> **选段**:
::::::
最初的目的是,在2,3,4层调用的脚本或者命令执行失败,会马上终止任务给出非0的返回值,并且自动化运维平台会根据信号量来判断任务走向,是失败还是正常。然而结果并非如此。不管怎么执行报错,第1层的ansible执行永远返回0,自动化运维平台执行结果永远成功。所以有了以下搞笑的排错事件。以上图片和代码可以看出,里面调用一个脚本执行任务调用了4层。1.刚开始start.sh执行报错,没有非0的信号值,由于前端1,2层使用的是ansible执行,于是没想到是1,2曾出现的问题,可能是3层的start.sh没有正确返回信号值,于是排查,对start.sh 中的python start.py代码下echo$?,各种测试,结果发现是正常了返回1的。
::::::
> **记录**:

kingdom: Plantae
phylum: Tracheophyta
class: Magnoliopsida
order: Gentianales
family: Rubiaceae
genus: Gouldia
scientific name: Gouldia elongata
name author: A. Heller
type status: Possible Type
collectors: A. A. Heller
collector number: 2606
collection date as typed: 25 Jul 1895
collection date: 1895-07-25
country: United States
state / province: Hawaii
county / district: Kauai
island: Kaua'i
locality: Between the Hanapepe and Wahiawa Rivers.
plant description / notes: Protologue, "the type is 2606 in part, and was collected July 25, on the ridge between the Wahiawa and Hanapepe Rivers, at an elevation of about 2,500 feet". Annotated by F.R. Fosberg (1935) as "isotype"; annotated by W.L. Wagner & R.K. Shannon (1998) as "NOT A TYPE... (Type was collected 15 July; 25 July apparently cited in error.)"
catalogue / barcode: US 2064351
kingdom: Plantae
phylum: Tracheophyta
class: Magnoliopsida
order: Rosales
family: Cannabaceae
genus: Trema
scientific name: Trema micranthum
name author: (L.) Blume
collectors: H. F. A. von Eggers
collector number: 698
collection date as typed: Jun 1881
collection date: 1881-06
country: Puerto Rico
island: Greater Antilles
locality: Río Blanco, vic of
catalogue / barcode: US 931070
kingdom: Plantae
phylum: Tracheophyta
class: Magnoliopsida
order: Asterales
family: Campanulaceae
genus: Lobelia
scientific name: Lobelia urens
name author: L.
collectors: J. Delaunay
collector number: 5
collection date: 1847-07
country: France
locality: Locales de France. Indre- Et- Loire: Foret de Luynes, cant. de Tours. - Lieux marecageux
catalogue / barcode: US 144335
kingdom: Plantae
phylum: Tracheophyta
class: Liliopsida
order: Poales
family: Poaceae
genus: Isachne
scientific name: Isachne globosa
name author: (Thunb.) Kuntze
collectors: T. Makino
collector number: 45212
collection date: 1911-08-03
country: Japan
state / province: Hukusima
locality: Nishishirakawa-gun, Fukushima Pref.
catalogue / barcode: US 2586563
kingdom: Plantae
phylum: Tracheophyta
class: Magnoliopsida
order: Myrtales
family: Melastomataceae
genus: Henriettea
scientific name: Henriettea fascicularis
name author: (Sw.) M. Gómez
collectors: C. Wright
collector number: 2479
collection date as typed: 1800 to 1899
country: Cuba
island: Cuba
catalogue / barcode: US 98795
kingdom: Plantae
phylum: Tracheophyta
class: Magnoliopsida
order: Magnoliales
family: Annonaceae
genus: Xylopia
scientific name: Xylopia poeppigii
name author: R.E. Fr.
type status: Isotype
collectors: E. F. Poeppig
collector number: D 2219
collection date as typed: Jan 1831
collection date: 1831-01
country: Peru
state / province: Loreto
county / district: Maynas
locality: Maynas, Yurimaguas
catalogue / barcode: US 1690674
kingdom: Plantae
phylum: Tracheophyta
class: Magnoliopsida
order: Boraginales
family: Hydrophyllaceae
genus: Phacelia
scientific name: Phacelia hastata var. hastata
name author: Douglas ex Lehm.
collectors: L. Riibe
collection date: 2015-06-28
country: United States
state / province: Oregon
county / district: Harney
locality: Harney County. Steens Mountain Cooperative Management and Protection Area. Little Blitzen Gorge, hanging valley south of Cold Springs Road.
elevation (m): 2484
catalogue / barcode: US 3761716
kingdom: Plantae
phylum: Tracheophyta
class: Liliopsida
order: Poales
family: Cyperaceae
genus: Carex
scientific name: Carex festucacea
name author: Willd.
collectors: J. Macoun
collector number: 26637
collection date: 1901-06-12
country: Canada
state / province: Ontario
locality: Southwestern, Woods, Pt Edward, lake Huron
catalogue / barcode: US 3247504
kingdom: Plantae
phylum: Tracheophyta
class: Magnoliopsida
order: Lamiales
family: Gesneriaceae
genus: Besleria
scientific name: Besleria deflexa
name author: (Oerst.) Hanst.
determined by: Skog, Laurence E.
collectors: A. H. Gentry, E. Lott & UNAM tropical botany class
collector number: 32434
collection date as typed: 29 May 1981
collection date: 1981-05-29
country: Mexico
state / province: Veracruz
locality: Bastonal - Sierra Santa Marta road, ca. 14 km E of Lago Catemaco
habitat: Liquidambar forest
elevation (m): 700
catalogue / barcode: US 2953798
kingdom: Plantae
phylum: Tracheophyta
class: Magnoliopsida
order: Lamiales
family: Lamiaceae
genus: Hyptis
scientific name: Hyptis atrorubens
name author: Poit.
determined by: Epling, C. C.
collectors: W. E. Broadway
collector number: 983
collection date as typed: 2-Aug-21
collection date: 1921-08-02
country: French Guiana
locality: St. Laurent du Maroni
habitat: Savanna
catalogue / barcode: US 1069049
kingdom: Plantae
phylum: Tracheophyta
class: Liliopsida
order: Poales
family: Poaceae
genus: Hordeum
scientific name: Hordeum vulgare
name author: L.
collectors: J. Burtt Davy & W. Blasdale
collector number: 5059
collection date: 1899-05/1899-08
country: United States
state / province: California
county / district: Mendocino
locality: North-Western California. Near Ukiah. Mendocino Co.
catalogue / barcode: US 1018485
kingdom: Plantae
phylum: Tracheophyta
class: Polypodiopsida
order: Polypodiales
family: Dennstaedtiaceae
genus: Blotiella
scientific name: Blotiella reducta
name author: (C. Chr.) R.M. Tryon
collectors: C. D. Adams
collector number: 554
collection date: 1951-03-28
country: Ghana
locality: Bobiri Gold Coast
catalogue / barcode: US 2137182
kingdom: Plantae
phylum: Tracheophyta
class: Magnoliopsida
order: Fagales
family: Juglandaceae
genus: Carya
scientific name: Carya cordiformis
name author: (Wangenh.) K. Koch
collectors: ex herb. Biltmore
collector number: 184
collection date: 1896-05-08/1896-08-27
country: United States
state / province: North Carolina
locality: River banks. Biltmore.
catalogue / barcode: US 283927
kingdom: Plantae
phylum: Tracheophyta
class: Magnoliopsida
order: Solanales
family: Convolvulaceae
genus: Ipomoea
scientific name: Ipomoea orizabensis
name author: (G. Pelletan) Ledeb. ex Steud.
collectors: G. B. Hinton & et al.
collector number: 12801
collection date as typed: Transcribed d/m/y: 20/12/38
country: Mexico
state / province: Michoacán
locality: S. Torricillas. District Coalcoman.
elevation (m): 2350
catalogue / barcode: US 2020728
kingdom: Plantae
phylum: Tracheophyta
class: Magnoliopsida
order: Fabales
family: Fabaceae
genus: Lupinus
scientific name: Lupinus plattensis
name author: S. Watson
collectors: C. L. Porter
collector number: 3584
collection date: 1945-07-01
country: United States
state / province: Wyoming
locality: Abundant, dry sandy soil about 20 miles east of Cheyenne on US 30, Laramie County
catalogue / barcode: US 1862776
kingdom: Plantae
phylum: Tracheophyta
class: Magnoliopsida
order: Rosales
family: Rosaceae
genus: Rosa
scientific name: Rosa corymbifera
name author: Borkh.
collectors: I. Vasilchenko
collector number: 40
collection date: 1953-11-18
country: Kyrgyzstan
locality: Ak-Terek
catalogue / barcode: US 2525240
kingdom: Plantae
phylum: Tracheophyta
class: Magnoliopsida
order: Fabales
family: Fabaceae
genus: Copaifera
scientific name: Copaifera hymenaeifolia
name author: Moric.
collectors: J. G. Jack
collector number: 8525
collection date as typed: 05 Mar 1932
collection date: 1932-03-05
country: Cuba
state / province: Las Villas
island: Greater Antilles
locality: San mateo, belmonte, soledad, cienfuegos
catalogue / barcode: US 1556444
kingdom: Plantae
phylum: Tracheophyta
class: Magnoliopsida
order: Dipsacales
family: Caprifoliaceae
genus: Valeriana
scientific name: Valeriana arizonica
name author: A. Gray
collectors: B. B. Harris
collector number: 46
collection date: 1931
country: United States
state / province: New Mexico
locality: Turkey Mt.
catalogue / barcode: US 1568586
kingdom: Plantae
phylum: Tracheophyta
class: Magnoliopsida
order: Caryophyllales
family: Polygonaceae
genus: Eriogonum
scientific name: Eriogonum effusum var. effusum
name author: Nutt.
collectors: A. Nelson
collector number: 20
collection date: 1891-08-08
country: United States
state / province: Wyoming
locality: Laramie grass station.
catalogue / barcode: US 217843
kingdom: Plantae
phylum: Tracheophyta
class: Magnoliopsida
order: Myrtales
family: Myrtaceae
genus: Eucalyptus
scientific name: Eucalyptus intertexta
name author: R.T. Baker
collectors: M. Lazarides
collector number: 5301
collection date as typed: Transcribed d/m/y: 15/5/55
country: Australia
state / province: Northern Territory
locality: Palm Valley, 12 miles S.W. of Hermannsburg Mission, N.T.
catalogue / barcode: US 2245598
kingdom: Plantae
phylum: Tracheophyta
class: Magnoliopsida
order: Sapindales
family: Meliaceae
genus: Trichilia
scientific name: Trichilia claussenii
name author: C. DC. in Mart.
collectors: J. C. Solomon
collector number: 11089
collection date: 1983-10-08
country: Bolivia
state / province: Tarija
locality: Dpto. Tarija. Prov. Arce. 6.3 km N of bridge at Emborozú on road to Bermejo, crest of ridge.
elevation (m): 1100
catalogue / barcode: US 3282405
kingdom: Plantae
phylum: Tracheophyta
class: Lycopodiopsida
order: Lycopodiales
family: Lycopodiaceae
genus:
::::::
> **任务说明**: 按照选段的说法，不管怎么执行报错，第1层的ansible执行返回什么值？ 这些记录来自另一个来源。

> **任务结果**: 第1层的ansible执行永远返回0。